--- Description of the task ---
Scan the material below for "Order", then return each line that contains it.
= Beginning of Section =
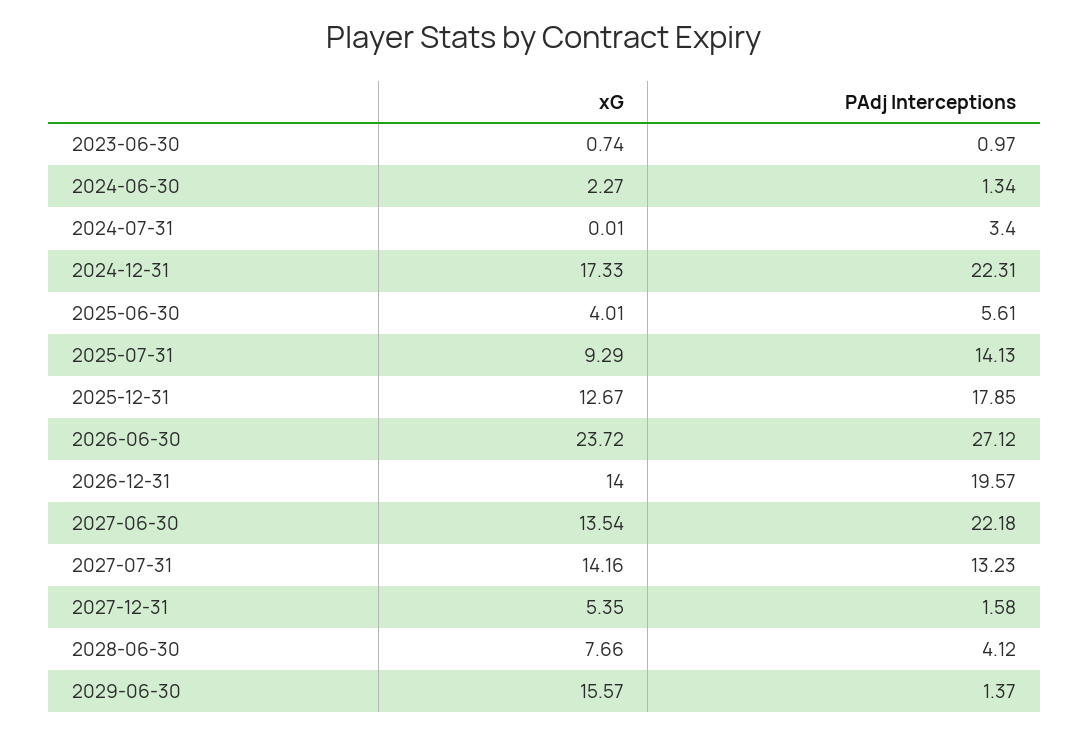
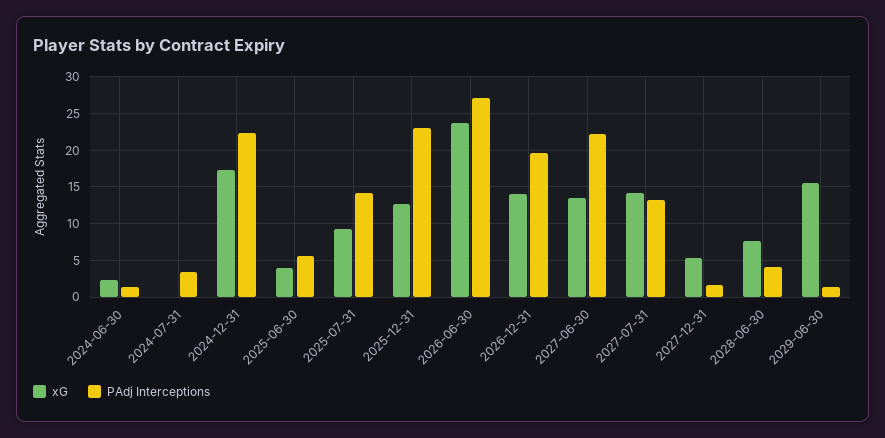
  {
    "xG": {
-     "2023-06-30": 0.74,
      "2024-06-30": 2.27,
      "2024-07-31": 0.01,
      "2024-12-31": 17.33,
      "2025-06-30": 4.01,
      "2025-07-31": 9.29,
      "2025-12-31": 12.67,
      "2026-06-30": 23.72,
      "2026-12-31": 14,
      "2027-06-30": 13.54,
      "2027-07-31": 14.16,
      "2027-12-31": 5.35,
      "2028-06-30": 7.66,
      "2029-06-30": 15.57
    },
    "PAdj Interceptions": {
-     "2023-06-30": 0.97,
      "2024-06-30": 1.34,
      "2024-07-31": 3.4,
      "2024-12-31": 22.31,
      "2025-06-30": 5.61,
      "2025-07-31": 14.13,
-     "2025-12-31": 17.85,
+     "2025-12-31": 23,
      "2026-06-30": 27.12,
      "2026-12-31": 19.57,
      "2027-06-30": 22.18,
      "2027-07-31": 13.23,
      "2027-12-31": 1.58,
      "2028-06-30": 4.12,
      "2029-06-30": 1.37
    }
  }

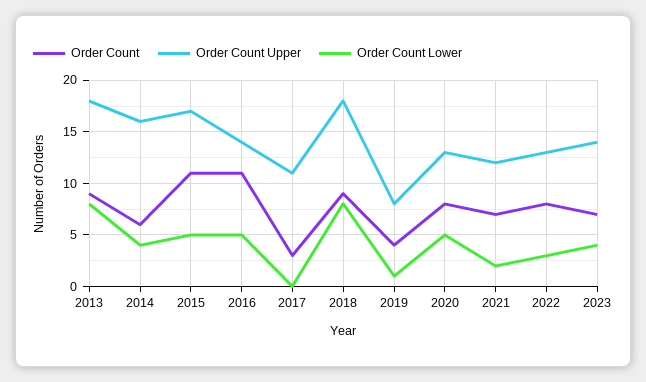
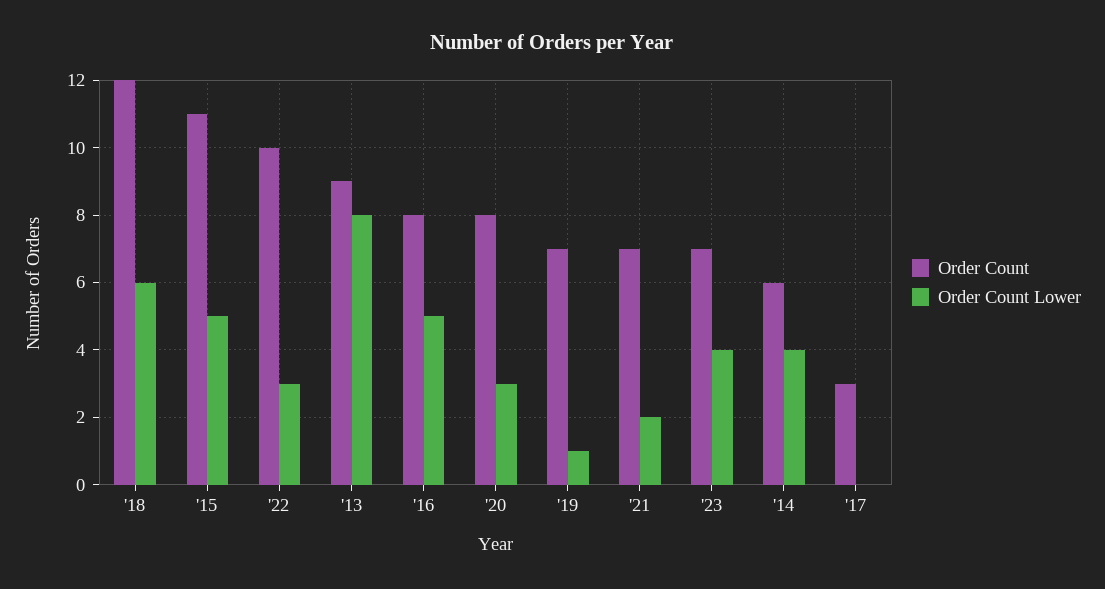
  {
    "Order Count": {
      "2013": 9,
      "2014": 6,
      "2015": 11,
-     "2016": 11,
+     "2016": 8,
      "2017": 3,
-     "2018": 9,
+     "2018": 12,
-     "2019": 4,
+     "2019": 7,
      "2020": 8,
      "2021": 7,
-     "2022": 8,
+     "2022": 10,
      "2023": 7
    },
-   "Order Count Upper": {
-     "2013": 18,
-     "2014": 16,
-     "2015": 17,
-     "2016": 14,
-     "2017": 11,
-     "2018": 18,
-     "2019": 8,
-     "2020": 13,
-     "2021": 12,
-     "2022": 13,
-     "2023": 14
-   },
    "Order Count Lower": {
      "2013": 8,
      "2014": 4,
      "2015": 5,
      "2016": 5,
      "2017": 0,
-     "2018": 8,
+     "2018": 6,
      "2019": 1,
-     "2020": 5,
+     "2020": 3,
      "2021": 2,
      "2022": 3,
      "2023": 4
    }
  }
= End of Section =
--- Answer below ---
    "Order Count": {
-   "Order Count Upper": {
    "Order Count Lower": {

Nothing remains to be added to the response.